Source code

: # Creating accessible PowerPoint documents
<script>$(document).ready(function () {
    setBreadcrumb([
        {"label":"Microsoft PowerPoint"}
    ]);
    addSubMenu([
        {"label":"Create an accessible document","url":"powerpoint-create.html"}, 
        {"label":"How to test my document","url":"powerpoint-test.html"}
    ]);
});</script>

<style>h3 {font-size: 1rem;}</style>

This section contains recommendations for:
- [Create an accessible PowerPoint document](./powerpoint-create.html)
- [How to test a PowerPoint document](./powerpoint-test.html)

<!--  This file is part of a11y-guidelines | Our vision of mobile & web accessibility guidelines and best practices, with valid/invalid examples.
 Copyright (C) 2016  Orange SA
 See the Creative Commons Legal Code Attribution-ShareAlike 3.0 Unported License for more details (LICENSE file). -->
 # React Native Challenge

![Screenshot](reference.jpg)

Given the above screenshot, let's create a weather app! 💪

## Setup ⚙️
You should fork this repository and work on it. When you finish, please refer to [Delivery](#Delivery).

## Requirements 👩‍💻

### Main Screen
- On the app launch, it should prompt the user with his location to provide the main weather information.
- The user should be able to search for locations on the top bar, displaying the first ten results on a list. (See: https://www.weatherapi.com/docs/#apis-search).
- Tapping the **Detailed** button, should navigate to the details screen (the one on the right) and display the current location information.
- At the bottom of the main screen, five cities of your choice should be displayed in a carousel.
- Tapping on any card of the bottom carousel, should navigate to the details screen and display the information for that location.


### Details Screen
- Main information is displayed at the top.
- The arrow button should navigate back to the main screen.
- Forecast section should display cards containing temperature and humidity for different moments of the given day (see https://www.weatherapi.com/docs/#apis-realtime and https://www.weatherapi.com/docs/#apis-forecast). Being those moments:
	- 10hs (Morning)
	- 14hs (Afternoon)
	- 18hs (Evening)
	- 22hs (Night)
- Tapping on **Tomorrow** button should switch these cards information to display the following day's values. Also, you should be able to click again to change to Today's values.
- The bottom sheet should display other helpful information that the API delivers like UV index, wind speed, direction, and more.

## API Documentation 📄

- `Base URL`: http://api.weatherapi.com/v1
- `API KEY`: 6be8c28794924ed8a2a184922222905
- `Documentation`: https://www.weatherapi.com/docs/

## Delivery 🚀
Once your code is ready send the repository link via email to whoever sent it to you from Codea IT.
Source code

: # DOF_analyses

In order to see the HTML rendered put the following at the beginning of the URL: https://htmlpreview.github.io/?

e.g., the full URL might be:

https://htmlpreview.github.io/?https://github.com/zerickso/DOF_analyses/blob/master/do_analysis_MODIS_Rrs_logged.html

*-*-*

EXERCISE INSTRUCTIONS » Convert every line of the material above into a numbered list, omitting the blank lines.

RESPONSE »
1. Source code
2. : # Creating accessible PowerPoint documents
3. <script>$(document).ready(function () {
4.     setBreadcrumb([
5.         {"label":"Microsoft PowerPoint"}
6.     ]);
7.     addSubMenu([
8.         {"label":"Create an accessible document","url":"powerpoint-create.html"}, 
9.         {"label":"How to test my document","url":"powerpoint-test.html"}
10.     ]);
11. });</script>
12. <style>h3 {font-size: 1rem;}</style>
13. This section contains recommendations for:
14. - [Create an accessible PowerPoint document](./powerpoint-create.html)
15. - [How to test a PowerPoint document](./powerpoint-test.html)
16. <!--  This file is part of a11y-guidelines | Our vision of mobile & web accessibility guidelines and best practices, with valid/invalid examples.
17.  Copyright (C) 2016  Orange SA
18.  See the Creative Commons Legal Code Attribution-ShareAlike 3.0 Unported License for more details (LICENSE file). -->
19.  # React Native Challenge
20. ![Screenshot](reference.jpg)
21. Given the above screenshot, let's create a weather app! 💪
22. ## Setup ⚙️
23. You should fork this repository and work on it. When you finish, please refer to [Delivery](#Delivery).
24. ## Requirements 👩‍💻
25. ### Main Screen
26. - On the app launch, it should prompt the user with his location to provide the main weather information.
27. - The user should be able to search for locations on the top bar, displaying the first ten results on a list. (See: https://www.weatherapi.com/docs/#apis-search).
28. - Tapping the **Detailed** button, should navigate to the details screen (the one on the right) and display the current location information.
29. - At the bottom of the main screen, five cities of your choice should be displayed in a carousel.
30. - Tapping on any card of the bottom carousel, should navigate to the details screen and display the information for that location.
31. ### Details Screen
32. - Main information is displayed at the top.
33. - The arrow button should navigate back to the main screen.
34. - Forecast section should display cards containing temperature and humidity for different moments of the given day (see https://www.weatherapi.com/docs/#apis-realtime and https://www.weatherapi.com/docs/#apis-forecast). Being those moments:
35. 	- 10hs (Morning)
36. 	- 14hs (Afternoon)
37. 	- 18hs (Evening)
38. 	- 22hs (Night)
39. - Tapping on **Tomorrow** button should switch these cards information to display the following day's values. Also, you should be able to click again to change to Today's values.
40. - The bottom sheet should display other helpful information that the API delivers like UV index, wind speed, direction, and more.
41. ## API Documentation 📄
42. - `Base URL`: http://api.weatherapi.com/v1
43. - `API KEY`: 6be8c28794924ed8a2a184922222905
44. - `Documentation`: https://www.weatherapi.com/docs/
45. ## Delivery 🚀
46. Once your code is ready send the repository link via email to whoever sent it to you from Codea IT.
47. Source code
48. : # DOF_analyses
49. In order to see the HTML rendered put the following at the beginning of the URL: https://htmlpreview.github.io/?
50. e.g., the full URL might be:
51. https://htmlpreview.github.io/?https://github.com/zerickso/DOF_analyses/blob/master/do_analysis_MODIS_Rrs_logged.html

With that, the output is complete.